WHAT THE TASK REQUIRES
Please copy the Utah exports text again, beginning at the words "Nearly 900 Utah" and stopping after "foods ($513 million)", with "Processed foods" renamed to "Food products".

SOURCE TEXT
____________________
Nearly 96% of consumers live outside the U.S. and two-thirds of the world's purchasing power is in foreign countries. -Small Business Administration
In January, the Obama administration set a lofty goal for international trade: double exports during the next five years to support two million American jobs.
Under Secretary of Commerce for International Trade Francisco Sanchez says he is optimistic America will hit that target, and Utah businesses are poised to benefit.
"Utah is just doing terrific, you're a model for the nation," says Sanchez.
Nearly 900 Utah business owners and leaders showed up for the Zions Bank Trade and Business Conference, at which Sanchez was a featured speaker.
Many Utah businesses are eager to increase exports and broaden their markets to create more jobs. Sanchez points out, Utah was the only state to post positive export growth last year.
- Grew 70%, reaching $10.3 billion in 2008.
- The largest export sector was primary metal manufactures, accounting for $4.2 billion or 41% of the total.
- Other strong sectors include:
- Computers and electronic products ($2 billion)
- Transportation equipment ($813 million)
- Processed foods ($513 million)
____________________
DATA
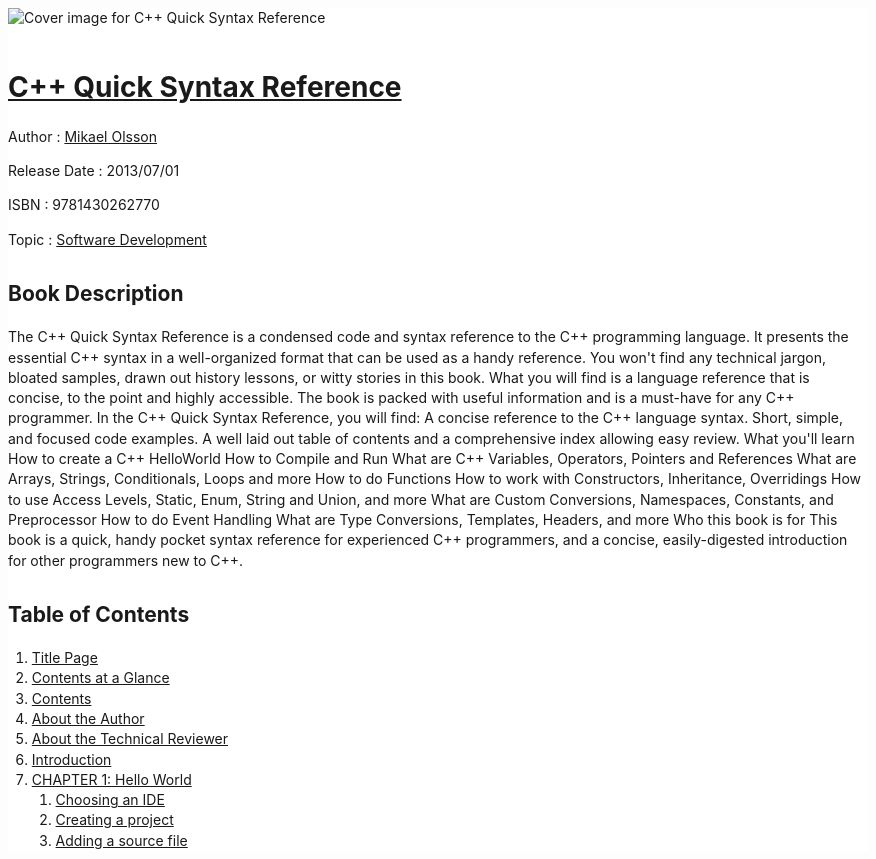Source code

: ![Cover image for C++ Quick Syntax Reference](https://imgdetail.ebookreading.net/cover/cover/software_development/EB9781430262770.jpg)

[C++ Quick Syntax Reference](https://ebookreading.net/view/book/C%2B%2B+Quick+Syntax+Reference-EB9781430262770_1.html "C++ Quick Syntax Reference")
====================================================================================================================

Author : [Mikael Olsson](https://ebookreading.net/search/author/Mikael+Olsson)

Release Date : 2013/07/01

ISBN : 9781430262770

Topic : [Software Development](https://ebookreading.net/search/category/software-development)

Book Description
-----------------

The C++ Quick Syntax Reference is a condensed code and syntax reference to the C++ programming language. It presents the essential C++ syntax in a well-organized format that can be used as a handy reference.
You won't find any technical jargon, bloated samples, drawn out history lessons, or witty stories in this book. What you will find is a language reference that is concise, to the point and highly accessible. The book is packed with useful information and is a must-have for any C++ programmer.
In the C++ Quick Syntax Reference, you will find:
A concise reference to the C++ language syntax.
Short, simple, and focused code examples.
A well laid out table of contents and a comprehensive index allowing easy review.
What you'll learn
How to create a C++ HelloWorld
How to Compile and Run
What are C++ Variables, Operators, Pointers and References
What are Arrays, Strings, Conditionals, Loops and more
How to do Functions
How to work with Constructors, Inheritance, Overridings
How to use Access Levels, Static, Enum, String and Union, and more
What are Custom Conversions, Namespaces, Constants, and Preprocessor
How to do Event Handling
What are Type Conversions, Templates, Headers, and more
Who this book is for
This book is a quick, handy pocket syntax reference for experienced C++ programmers, and a concise, easily-digested introduction for other programmers new to C++.
              
Table of Contents
-----------------

1. [Title Page](https://ebookreading.net/view/book/C%2B%2B+Quick+Syntax+Reference-EB9781430262770_2.html)
1. [Contents at a Glance](https://ebookreading.net/view/book/C%2B%2B+Quick+Syntax+Reference-EB9781430262770_4.html)
1. [Contents](https://ebookreading.net/view/book/C%2B%2B+Quick+Syntax+Reference-EB9781430262770_5.html)
1. [About the Author](https://ebookreading.net/view/book/C%2B%2B+Quick+Syntax+Reference-EB9781430262770_6.html)
1. [About the Technical Reviewer](https://ebookreading.net/view/book/C%2B%2B+Quick+Syntax+Reference-EB9781430262770_7.html)
1. [Introduction](https://ebookreading.net/view/book/C%2B%2B+Quick+Syntax+Reference-EB9781430262770_8.html)
1. [CHAPTER 1: Hello World](https://ebookreading.net/view/book/C%2B%2B+Quick+Syntax+Reference-EB9781430262770_9.html)
    1. [Choosing an IDE](https://ebookreading.net/view/book/C%2B%2B+Quick+Syntax+Reference-EB9781430262770_9.html#Sec1)
    1. [Creating a project](https://ebookreading.net/view/book/C%2B%2B+Quick+Syntax+Reference-EB9781430262770_9.html#Sec2)
    1. [Adding a source file](https://ebookreading.net/view/book/C%2B%2B+Quick+Syntax+Reference-EB9781430262770_9.html#Sec3)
____________________
ANSWER TO THIS PROBLEM
Nearly 900 Utah business owners and leaders showed up for the Zions Bank Trade and Business Conference, at which Sanchez was a featured speaker.
Many Utah businesses are eager to increase exports and broaden their markets to create more jobs. Sanchez points out, Utah was the only state to post positive export growth last year.
- Grew 70%, reaching $10.3 billion in 2008.
- The largest export sector was primary metal manufactures, accounting for $4.2 billion or 41% of the total.
- Other strong sectors include:
- Computers and electronic products ($2 billion)
- Transportation equipment ($813 million)
- Food products ($513 million)